Now before you read any further a word of warning. Anyone who has a rather vivid imagination may want to skip the next part and move on to the review of the play..........................................................................................................Still here? OK!!! This is what happened tonight after those funny "toots" Laura mentioned. You know back when you were a kid and you made a home made volcano? You mix the vinegar and baking soda and you get that ever expanding foaming mess. Yeah that's what came out of Penny's diaper. A POO-POO volcano! Look I've seen things in my time.....horrible things, but few things can compare with that. What added to the effect was the sulfurous smell that accompanied the explosion. Basically we are having to burn the carpet, the clothes she was wearing, the rug in the bathroom, my clothes, my shoes, the curtains....I'm working on sanding the wood floors, stripping the paint of the walls and ceiling....the only thing stopping me from just blowing up the house and calling it a day is the fear that it might spread the contaminent to the outside world. What have I helped to bring into the world? Ah well, I cannot say that I don't contain a small measure of pride however. It is great the way Penny can keep me laughing the whole time a crime against nature is taking place. Not to get cliche', but it is an important lesson to find a little humor in any situation....not matter how horrible....the horror....the horror.
And now like Lady Macbeth, I return to my scrubbing "out out, damn spot!"--Chris

6 comments:

jo said...

I so feel your 'pain' but laughed so hard! Made your Uncle Rick and I remember the first Christmas we met you - We were visiting friends in Chicago and Amy went through this same bought of 'sharing' her insides. I went through all my clothes, she went through all her clothes, plus blankets and sheets. We spent most of one day sitting in the middle of the kitchen, much easier to clean. Then there were 3 other little ones (that thankfully didn't get it) to entertain and then - the ride home; the Volvo was never the same. That is when I learned to appreciate disposable diapers! Ended up in a ER in the middle of IA (BTW no insurance), made it back to KC and 2 days later you, Jennifer and your folks came through on your way to Chicago. Do not want to EVER live that again, but the memories are priceless. :)
P.S. We still visit those friends and at times still recall that visit! Love to you both.

Papa John said...

I feel so sorry for Penny, but this blog had me laughing out loud. Poo-poo volcanoes and fetid farts will do that to a person. I think a great sense of humor is a necessity for parents.

jo said...

I second what papa john stated - too bad that is the part that is most forgotten in all the 'how to' books on the market!

Jan said...

I never thought I could laugh so hard at vomit, poo-poo volcanoes and fetid farts (although your Uncle Dwight's fart story always had me in laughing tears).....I truly think you guys need to write a parenting book.....you provide warnings that all new parents need to hear...and THE BEST advice no one ever tells... sense of humor is a must!!! Love you all and hope Penny is feeling much better!!!!

JennyF said...

So sorry to hear she was soooo sick that she didn't even wake up!
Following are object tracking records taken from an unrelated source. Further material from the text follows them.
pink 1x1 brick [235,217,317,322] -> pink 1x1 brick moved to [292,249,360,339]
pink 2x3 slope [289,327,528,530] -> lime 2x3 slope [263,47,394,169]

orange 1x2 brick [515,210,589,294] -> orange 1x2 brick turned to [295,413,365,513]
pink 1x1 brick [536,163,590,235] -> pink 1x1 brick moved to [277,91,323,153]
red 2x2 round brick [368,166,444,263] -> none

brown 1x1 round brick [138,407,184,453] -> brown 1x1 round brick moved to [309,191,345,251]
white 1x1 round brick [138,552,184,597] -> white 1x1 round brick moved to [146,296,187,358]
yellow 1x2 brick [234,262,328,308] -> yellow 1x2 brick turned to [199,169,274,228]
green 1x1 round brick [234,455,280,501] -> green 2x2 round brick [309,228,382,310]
You both do such a great job of seeing the humor in situations like these, it helps you make it through. Great job of relating the humor in something that was not-so-funny at the time.

Christen said...

Poor Penelope!! Glad she's feeling better now. Your post was too funny; I especially liked the fact that Chris and you teamed up to adequately describe the horror.

I'm thinking of the Macbeth line ("Out damn spot") in a whole new way now.